### Entries taken from a collection
☆ ☆ ☆

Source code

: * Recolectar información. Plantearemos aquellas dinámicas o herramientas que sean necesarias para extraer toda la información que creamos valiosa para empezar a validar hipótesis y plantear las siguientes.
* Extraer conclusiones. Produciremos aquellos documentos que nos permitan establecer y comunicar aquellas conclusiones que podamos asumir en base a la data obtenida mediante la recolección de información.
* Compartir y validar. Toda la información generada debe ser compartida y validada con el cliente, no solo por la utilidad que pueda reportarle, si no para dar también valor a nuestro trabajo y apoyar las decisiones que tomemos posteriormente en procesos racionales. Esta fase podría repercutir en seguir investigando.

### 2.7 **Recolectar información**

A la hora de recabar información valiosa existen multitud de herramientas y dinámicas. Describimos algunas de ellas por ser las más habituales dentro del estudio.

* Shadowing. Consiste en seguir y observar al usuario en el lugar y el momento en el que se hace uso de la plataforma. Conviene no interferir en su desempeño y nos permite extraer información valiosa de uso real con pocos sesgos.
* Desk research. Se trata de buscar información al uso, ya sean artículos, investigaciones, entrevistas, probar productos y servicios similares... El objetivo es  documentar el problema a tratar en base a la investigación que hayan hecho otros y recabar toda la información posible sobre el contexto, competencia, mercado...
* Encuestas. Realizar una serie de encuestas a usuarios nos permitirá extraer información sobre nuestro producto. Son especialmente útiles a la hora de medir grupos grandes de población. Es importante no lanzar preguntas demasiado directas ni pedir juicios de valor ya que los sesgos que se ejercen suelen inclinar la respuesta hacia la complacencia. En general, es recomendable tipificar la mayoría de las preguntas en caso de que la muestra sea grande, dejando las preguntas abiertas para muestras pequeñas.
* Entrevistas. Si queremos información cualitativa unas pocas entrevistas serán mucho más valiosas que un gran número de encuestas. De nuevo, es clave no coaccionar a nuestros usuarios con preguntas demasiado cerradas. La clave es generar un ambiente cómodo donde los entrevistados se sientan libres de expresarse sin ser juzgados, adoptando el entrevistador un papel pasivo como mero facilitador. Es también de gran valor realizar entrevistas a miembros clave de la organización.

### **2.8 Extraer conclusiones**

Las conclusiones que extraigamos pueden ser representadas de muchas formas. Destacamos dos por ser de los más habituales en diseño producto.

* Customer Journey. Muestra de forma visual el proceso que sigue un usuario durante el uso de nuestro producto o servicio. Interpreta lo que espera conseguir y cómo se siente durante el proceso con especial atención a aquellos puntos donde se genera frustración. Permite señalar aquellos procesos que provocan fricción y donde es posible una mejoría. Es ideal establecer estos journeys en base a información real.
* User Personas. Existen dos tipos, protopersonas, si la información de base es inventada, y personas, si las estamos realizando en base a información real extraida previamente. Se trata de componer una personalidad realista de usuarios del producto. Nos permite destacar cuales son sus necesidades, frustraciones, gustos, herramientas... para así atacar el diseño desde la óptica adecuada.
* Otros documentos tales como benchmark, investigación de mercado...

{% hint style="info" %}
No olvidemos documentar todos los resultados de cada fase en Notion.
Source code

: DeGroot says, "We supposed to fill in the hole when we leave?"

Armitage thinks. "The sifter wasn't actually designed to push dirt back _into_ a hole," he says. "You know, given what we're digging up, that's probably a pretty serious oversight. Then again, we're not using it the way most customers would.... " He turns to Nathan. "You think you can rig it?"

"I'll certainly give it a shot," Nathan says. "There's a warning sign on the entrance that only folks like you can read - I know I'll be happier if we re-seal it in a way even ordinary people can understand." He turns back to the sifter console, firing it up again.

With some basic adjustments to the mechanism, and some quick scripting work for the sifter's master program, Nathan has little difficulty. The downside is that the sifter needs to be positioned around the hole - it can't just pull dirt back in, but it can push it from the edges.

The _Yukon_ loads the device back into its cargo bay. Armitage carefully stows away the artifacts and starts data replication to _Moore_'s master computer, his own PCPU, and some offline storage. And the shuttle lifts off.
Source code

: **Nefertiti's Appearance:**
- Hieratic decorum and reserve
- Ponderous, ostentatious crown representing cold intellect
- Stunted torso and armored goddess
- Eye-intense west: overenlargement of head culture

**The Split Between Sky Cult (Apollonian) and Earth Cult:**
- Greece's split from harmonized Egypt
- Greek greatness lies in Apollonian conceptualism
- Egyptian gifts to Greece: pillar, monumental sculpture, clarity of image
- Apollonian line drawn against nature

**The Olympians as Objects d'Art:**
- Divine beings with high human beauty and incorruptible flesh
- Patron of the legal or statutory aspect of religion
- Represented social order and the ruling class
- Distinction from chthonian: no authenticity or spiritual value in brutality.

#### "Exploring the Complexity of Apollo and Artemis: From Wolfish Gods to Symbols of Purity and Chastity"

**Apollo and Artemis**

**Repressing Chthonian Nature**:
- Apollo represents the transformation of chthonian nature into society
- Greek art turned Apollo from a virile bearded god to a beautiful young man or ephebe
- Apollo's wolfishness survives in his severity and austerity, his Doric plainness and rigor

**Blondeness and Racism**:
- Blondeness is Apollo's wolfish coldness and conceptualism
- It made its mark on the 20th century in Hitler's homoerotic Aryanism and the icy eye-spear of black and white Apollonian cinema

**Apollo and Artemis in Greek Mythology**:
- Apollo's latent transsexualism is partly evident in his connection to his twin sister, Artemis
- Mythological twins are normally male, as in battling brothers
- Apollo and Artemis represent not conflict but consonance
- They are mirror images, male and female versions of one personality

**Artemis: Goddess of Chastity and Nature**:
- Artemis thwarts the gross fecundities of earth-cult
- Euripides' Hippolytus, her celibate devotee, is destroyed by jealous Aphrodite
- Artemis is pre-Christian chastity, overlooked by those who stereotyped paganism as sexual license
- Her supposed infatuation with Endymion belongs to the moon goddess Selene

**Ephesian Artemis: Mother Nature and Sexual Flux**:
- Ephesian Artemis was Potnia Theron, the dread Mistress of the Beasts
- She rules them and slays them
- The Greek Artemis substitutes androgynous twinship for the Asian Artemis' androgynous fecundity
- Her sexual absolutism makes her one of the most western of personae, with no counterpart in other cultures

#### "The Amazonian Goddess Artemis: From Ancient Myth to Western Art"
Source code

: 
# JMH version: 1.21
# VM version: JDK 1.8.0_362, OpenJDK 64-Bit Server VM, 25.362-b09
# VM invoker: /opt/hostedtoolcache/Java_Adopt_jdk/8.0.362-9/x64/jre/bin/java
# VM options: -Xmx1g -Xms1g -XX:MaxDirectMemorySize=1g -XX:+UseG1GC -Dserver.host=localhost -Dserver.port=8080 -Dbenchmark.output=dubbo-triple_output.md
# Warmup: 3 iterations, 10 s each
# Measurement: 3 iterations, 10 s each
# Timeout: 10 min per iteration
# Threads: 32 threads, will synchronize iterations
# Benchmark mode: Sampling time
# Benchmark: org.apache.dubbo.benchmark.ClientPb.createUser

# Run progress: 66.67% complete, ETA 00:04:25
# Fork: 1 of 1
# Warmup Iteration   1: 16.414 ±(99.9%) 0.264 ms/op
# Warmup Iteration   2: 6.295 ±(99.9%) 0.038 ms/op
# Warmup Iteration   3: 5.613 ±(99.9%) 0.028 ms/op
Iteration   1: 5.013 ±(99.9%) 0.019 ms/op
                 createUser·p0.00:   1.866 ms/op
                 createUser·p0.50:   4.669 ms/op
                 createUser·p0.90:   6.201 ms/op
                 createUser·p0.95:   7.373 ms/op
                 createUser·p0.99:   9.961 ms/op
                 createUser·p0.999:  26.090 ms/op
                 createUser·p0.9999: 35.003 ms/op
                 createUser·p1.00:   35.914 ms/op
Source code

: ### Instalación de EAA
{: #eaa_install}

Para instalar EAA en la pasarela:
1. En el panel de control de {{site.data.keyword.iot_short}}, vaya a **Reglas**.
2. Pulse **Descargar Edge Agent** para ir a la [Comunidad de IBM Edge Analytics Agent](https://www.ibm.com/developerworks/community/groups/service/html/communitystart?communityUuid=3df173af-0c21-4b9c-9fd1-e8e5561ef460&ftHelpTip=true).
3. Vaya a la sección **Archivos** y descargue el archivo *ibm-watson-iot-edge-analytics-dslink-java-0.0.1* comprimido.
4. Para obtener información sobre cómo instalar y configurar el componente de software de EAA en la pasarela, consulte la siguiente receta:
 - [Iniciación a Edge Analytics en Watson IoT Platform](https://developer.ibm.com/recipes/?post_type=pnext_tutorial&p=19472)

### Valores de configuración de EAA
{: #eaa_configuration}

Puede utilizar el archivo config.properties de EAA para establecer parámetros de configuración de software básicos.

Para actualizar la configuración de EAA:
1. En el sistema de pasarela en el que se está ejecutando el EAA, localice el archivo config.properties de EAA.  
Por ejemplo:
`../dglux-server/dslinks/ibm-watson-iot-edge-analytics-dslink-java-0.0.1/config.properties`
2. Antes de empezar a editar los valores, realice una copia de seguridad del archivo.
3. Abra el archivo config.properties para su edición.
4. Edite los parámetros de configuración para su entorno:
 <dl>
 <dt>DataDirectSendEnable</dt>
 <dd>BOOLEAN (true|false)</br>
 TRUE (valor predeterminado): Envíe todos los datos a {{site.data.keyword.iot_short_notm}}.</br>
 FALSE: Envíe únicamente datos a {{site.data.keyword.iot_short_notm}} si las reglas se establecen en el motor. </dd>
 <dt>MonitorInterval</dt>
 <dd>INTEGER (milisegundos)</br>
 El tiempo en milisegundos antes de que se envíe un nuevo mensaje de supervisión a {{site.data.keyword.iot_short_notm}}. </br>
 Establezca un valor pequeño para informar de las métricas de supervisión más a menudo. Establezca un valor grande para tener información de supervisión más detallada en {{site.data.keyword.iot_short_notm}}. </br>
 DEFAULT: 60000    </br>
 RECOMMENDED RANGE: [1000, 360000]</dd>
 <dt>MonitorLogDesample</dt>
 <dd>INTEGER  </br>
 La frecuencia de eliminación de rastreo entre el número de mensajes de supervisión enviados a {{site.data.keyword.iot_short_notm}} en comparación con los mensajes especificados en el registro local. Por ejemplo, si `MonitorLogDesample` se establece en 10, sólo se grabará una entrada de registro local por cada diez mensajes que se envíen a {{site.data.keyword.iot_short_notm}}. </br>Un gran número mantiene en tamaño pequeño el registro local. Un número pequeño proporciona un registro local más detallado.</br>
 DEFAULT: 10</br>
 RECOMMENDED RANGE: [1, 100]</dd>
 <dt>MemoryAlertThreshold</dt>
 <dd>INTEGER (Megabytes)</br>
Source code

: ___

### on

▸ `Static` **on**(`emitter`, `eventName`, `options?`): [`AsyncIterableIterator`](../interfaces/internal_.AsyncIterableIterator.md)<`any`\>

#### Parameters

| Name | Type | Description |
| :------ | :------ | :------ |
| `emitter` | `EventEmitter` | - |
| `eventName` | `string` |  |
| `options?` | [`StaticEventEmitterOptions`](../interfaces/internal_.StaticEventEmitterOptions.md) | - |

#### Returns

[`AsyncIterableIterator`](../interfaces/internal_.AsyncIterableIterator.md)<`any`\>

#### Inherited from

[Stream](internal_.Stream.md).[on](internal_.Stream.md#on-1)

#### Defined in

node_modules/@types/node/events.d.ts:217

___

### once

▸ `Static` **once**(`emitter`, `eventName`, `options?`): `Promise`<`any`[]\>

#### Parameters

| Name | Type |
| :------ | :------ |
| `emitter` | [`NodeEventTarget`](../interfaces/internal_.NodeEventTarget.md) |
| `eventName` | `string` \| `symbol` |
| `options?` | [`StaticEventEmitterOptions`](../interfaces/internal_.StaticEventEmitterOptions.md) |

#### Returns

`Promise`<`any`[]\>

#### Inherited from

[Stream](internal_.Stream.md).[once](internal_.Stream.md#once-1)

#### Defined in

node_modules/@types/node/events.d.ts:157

☆ ☆ ☆

### The task
If a line falls between the first line of the data above and the line holding "con pocos sesgos.", inclusive, retype it exactly; retype no other line.

### Answer to this task
Source code

: * Recolectar información. Plantearemos aquellas dinámicas o herramientas que sean necesarias para extraer toda la información que creamos valiosa para empezar a validar hipótesis y plantear las siguientes.
* Extraer conclusiones. Produciremos aquellos documentos que nos permitan establecer y comunicar aquellas conclusiones que podamos asumir en base a la data obtenida mediante la recolección de información.
* Compartir y validar. Toda la información generada debe ser compartida y validada con el cliente, no solo por la utilidad que pueda reportarle, si no para dar también valor a nuestro trabajo y apoyar las decisiones que tomemos posteriormente en procesos racionales. Esta fase podría repercutir en seguir investigando.

### 2.7 **Recolectar información**

A la hora de recabar información valiosa existen multitud de herramientas y dinámicas. Describimos algunas de ellas por ser las más habituales dentro del estudio.

* Shadowing. Consiste en seguir y observar al usuario en el lugar y el momento en el que se hace uso de la plataforma. Conviene no interferir en su desempeño y nos permite extraer información valiosa de uso real con pocos sesgos.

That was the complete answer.